On August 8, 2019, we received a Notice of Intent to Assess (the "First Notice") additional sales taxes, interest and underpayment penalties (the “Sales Taxes”) from the Commonwealth of Massachusetts Department of Revenue (the "Commonwealth") relating to the tax periods from January 1, 2006 through December 31, 2013. On July 20, 2021, we received a Notice of Intent to Assess (the "Second Notice") additional Sales Taxes from the Commonwealth relating to the tax periods from January 1, 2014 through December 31, 2018. On December 29, 2022, we received a Notice of Intent to Assess (the “Third Notice"; cumulatively with the First and Second Notices, the “Notices”) additional Sales Taxes from the Commonwealth relating to the tax periods from January 1, 2019 through June 30, 2021. We have filed an appeal with respect to the First Notice
and Second Notice, and intend to file an appeal with respect to the Third Notice, to contest all Sales Taxes that may be assessed. We continue to cooperate with the Commonwealth's inquiry with respect to the Notices.

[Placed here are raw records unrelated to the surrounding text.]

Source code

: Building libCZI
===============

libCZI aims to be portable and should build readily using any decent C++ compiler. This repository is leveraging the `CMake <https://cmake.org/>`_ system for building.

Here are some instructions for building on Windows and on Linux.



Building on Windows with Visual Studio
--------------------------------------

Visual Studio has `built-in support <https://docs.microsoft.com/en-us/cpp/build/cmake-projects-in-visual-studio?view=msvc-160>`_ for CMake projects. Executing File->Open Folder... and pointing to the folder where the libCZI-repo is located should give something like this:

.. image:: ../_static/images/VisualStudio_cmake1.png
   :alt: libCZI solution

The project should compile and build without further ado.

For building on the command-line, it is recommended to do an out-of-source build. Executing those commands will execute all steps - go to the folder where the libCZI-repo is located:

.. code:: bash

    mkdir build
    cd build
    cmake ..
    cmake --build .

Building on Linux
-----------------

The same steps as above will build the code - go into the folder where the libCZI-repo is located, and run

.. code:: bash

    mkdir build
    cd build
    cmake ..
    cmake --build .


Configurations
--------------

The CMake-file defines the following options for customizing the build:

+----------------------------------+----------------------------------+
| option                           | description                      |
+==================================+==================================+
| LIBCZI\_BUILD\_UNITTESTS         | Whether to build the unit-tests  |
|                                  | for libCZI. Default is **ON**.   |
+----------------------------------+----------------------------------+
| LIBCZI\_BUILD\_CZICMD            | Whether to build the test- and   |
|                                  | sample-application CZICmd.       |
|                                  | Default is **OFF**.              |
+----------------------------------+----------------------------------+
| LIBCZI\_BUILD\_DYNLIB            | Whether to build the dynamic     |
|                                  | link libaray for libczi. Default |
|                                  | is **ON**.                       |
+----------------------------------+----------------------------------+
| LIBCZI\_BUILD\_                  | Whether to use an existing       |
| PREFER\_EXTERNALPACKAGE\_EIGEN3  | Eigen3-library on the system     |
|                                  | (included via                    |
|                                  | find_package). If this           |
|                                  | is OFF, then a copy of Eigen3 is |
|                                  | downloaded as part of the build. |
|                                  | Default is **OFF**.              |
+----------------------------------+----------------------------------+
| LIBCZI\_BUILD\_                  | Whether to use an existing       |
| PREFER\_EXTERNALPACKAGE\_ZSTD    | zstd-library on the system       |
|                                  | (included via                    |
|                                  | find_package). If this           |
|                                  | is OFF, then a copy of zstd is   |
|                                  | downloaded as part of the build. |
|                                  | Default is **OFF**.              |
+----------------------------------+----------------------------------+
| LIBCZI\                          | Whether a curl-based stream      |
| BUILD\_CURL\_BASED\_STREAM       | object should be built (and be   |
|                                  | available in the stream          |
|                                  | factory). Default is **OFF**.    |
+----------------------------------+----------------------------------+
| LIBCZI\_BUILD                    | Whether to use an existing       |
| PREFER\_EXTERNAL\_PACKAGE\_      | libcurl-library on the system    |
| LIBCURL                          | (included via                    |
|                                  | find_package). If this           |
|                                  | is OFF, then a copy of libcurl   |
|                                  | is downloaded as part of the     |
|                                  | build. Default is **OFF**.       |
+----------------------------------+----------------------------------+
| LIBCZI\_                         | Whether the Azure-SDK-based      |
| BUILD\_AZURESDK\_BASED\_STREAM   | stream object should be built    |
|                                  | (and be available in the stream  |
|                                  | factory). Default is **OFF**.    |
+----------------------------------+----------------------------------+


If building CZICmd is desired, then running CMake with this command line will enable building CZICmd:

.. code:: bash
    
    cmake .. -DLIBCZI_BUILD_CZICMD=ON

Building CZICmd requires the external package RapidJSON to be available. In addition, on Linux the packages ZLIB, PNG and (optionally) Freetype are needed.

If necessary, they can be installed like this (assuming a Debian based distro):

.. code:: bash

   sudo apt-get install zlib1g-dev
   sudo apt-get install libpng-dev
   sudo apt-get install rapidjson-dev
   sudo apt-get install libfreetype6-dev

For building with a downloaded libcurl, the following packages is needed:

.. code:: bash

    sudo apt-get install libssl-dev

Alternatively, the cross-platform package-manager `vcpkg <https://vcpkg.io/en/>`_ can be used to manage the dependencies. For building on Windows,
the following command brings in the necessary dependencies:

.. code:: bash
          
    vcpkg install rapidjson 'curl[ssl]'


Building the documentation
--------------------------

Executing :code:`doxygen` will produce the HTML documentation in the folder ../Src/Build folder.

We have concluded that a payment to the Commonwealth is probable. We have recorded an accrual which is not material to our consolidated financial statements. While we believe that the assumptions and estimates used to determine the accrual are reasonable, future developments could result in adjustments being made to this accrual. If we are presented with a formal assessment for any of these matters, we believe that we will ultimately prevail; however, if we do not prevail, the amount of any assessment could have a material impact on our consolidated financial position, results of operations and cash flows.
Indemnifications

As permitted or required under Delaware law and to the maximum extent allowable under that law, we have certain obligations to indemnify each of our current and former officers and directors for certain events or occurrences while the officer or director is, or was, serving at our request in such capacity. These indemnification obligations are valid as long as the director or officer acted in good faith and in a manner the person reasonably believed to be in, or not opposed to, the best interests of FactSet, and with respect to any criminal action or proceeding, had no reasonable cause to believe his or her conduct was unlawful. It is not possible to determine the maximum potential amount for claims made under the indemnification obligations due to the unique set of facts and circumstances likely to be involved in each particular claim and indemnification provision; however, we have purchased a director and officer insurance policy that mitigates our exposure and may enable us to recover a portion of any future amounts paid. We do not believe, based on historical experience and information currently available, that it is probable that any material amounts will be required to be paid under such indemnification agreements.